* _RAW DATA_
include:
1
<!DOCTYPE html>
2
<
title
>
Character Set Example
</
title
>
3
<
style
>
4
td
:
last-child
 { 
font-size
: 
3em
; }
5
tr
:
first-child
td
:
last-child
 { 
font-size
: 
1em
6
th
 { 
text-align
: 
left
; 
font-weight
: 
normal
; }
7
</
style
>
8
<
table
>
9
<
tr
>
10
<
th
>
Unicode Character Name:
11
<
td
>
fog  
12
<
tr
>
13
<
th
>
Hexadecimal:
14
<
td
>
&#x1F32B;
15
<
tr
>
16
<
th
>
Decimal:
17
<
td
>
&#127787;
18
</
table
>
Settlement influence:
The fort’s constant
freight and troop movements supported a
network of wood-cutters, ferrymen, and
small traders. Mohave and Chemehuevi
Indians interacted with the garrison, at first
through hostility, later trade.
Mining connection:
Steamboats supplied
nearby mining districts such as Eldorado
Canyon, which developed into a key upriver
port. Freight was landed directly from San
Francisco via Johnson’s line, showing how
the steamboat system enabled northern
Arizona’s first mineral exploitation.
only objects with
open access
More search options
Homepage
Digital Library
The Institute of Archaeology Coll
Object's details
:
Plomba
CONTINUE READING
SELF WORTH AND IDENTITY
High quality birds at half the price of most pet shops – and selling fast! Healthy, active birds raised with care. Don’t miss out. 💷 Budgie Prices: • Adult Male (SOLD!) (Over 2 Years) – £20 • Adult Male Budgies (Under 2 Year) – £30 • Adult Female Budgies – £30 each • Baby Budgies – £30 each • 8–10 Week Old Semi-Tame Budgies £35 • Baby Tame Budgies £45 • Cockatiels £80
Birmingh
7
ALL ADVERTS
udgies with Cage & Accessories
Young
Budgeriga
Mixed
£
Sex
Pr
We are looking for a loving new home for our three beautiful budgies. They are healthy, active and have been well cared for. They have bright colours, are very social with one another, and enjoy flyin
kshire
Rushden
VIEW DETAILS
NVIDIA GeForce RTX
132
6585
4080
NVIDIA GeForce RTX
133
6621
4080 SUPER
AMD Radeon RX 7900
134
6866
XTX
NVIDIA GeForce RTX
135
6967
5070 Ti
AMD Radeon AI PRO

* _ASSIGNED TASK_
Reproduce the entries above, substituting "outpost" for "garrison" wherever it occurs and leaving every other line untouched.

* _SOLUTION BELOW_
include:
1
<!DOCTYPE html>
2
<
title
>
Character Set Example
</
title
>
3
<
style
>
4
td
:
last-child
 { 
font-size
: 
3em
; }
5
tr
:
first-child
td
:
last-child
 { 
font-size
: 
1em
6
th
 { 
text-align
: 
left
; 
font-weight
: 
normal
; }
7
</
style
>
8
<
table
>
9
<
tr
>
10
<
th
>
Unicode Character Name:
11
<
td
>
fog  
12
<
tr
>
13
<
th
>
Hexadecimal:
14
<
td
>
&#x1F32B;
15
<
tr
>
16
<
th
>
Decimal:
17
<
td
>
&#127787;
18
</
table
>
Settlement influence:
The fort’s constant
freight and troop movements supported a
network of wood-cutters, ferrymen, and
small traders. Mohave and Chemehuevi
Indians interacted with the outpost, at first
through hostility, later trade.
Mining connection:
Steamboats supplied
nearby mining districts such as Eldorado
Canyon, which developed into a key upriver
port. Freight was landed directly from San
Francisco via Johnson’s line, showing how
the steamboat system enabled northern
Arizona’s first mineral exploitation.
only objects with
open access
More search options
Homepage
Digital Library
The Institute of Archaeology Coll
Object's details
:
Plomba
CONTINUE READING
SELF WORTH AND IDENTITY
High quality birds at half the price of most pet shops – and selling fast! Healthy, active birds raised with care. Don’t miss out. 💷 Budgie Prices: • Adult Male (SOLD!) (Over 2 Years) – £20 • Adult Male Budgies (Under 2 Year) – £30 • Adult Female Budgies – £30 each • Baby Budgies – £30 each • 8–10 Week Old Semi-Tame Budgies £35 • Baby Tame Budgies £45 • Cockatiels £80
Birmingh
7
ALL ADVERTS
udgies with Cage & Accessories
Young
Budgeriga
Mixed
£
Sex
Pr
We are looking for a loving new home for our three beautiful budgies. They are healthy, active and have been well cared for. They have bright colours, are very social with one another, and enjoy flyin
kshire
Rushden
VIEW DETAILS
NVIDIA GeForce RTX
132
6585
4080
NVIDIA GeForce RTX
133
6621
4080 SUPER
AMD Radeon RX 7900
134
6866
XTX
NVIDIA GeForce RTX
135
6967
5070 Ti
AMD Radeon AI PRO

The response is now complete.